The objective isn't to become a specialist anymore. And I'm not suggesting you become a generalist either. The answer lies somewhere in the middle, where you can weave together adaptive skill sets.

Once you have a foundation, through education or experience, look toward enhancing parallel skill sets as they become obvious. This has been the cornerstone of my career course over nearly three decades and it places me in an interesting position if I call recent events an intermission between acts.

The interwoven disciplines of advertising, business, journalism, and psychology have opened up any number of opportunities. Some only require a nudge if I was inclined to make a course correction.

As a stakeholder in several businesses, I have roles ranging from product development to executive management. As a communicator, I have experience as a strategic planner, creative director, journalist, copywriter, author, and some undeveloped talent in design. As an instructor, I could take a turn toward education and write instructional books. Or, if I wanted to, I could always dial back to pick up two classes for a degree in psychology (which has its own growing niche in business modeling). And there are several other skill sets, ranging from hobbies to oddities, that I won't bore you with.

I'm hardly the only one. Chan Luu managed her clothing boutique before becoming a fashion designer. Paul Gauguin was a stockbroker before becoming an artist. Charles Bukowski worked as a postman. Leonardo daVinci was an artist turned scientist, engineer and inventor. Benjamin Franklin was an author, printer, politician, and scientist (among many other things). Most founding fathers had woven careers.

The truth is that until the 1950s, multiple careers were more common than unusual. You almost have to dial back to the dark ages to find lifelong careers or family trades being prized as a profession.

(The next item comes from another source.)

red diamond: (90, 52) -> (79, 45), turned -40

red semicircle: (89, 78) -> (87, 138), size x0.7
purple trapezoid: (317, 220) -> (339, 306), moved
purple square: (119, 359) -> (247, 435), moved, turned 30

And in America, the concept was exceptionally foreign. Most people left Europe to escape the class system.

In fact, until suburbia entered the picture, few people wanted to be stuck with such a low glass ceiling. And nobody really wanted to make it worse with a dramatically tiered tax system either or mandatory social services based on the assumption that they would never make enough to pay for it. That came later, along with the big fish concept that suggested people find smaller and smaller ponds to feel important.

Make no mistake about it. If you recently graduated, your education has only started. Your goal isn't to become indispensable — the proverbial big fish in a small pond. Your goal is to become adaptable — the fish that can walk to the next closest body of water anytime the pool there feels a bit shallow.

The only way to do it is to create a braided career that includes one or two major areas of practice and several closely related minor skill sets that can become areas of practice on relatively short notice. Along with those skills, it also helps to learn something about the stock market. The 401 (k) is not enough to rely on for retirement like pension plans several decades ago.